Task prompt: Please set down, word for word, the part of the news article below on FEMA and the Army from "2002: FEMA remarks" up to and including "officials said Monday.".

Excerpt provided:
Showing posts with label stockpile. Show all posts
Showing posts with label stockpile. Show all posts

Friday, January 29, 2010

2002: FEMA remarks catch Army off guard

Hermiston Herald
May 14, 2002
FEMA remarks catch Army off guard
HERMISTON - The Army is as committed to emergency preparedness as ever, despite reports that FEMA wants out of the chemical stockpile demilitarization business, Army officials said Monday.

Oregon Chemical Stockpile Emergency Preparedness Program determined Friday that they had passed performance measures. That success coincided with reports that FEMA wanted to cut its ties with CSEPP.

Federal Emergency Management Agency Director Joe Allbaugh reportedly requested that FEMA be relieved of its duties associated with CSEPP, and was quoted as saying "The Army should have the whole program."

Denzel Fisher from the office of the Deputy Assistant Secretary of the Army, attended Monday's Irrigon meeting of the Oregon CSEPP Governing Board, and gave a "history" of FEMA involvement. Friday's news had taken him off guard, he said, but FEMA has tried on two earlier occasions to be relieved of CSEPP responsibilities. The problems were worked out then and likely will be now as well, he said. At any rate, the Army has always been, and remains, committed to state and local government when critical emergency preparedness items were needed, he said.

"You will not find a time when the Army has failed to support the federal emergency program," he said. Instead, he said, "it was the Army's decision to create this program in the first place. I was the one who negotiated for the original money in 1988." In 1997, FEMA had tried to back out of CSEPP. "It has been a rocky road, but we have always been able to work through things, and this is not going to be an exception," he said.

[Source data]
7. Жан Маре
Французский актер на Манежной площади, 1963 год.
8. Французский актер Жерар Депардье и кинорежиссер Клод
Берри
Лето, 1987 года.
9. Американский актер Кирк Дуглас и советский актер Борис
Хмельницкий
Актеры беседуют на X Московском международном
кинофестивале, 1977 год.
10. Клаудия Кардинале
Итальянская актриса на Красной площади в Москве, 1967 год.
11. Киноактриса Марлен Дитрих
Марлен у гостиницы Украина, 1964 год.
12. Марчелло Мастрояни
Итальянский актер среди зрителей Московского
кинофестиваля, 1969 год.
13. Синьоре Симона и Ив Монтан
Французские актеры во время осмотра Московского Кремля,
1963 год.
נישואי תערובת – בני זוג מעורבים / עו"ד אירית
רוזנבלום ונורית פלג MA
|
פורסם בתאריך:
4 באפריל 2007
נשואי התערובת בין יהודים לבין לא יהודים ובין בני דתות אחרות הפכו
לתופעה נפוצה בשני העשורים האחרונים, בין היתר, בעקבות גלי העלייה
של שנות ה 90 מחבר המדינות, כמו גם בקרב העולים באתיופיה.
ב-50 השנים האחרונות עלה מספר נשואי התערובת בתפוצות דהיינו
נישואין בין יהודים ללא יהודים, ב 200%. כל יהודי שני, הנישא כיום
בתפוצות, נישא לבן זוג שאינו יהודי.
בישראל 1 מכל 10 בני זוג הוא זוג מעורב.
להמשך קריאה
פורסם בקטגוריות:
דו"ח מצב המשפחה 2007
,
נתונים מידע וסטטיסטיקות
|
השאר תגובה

...

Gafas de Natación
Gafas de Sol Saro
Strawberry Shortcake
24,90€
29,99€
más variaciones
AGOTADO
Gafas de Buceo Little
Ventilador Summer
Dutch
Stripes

Result:
2002: FEMA remarks catch Army off guard

Hermiston Herald
May 14, 2002
FEMA remarks catch Army off guard
HERMISTON - The Army is as committed to emergency preparedness as ever, despite reports that FEMA wants out of the chemical stockpile demilitarization business, Army officials said Monday.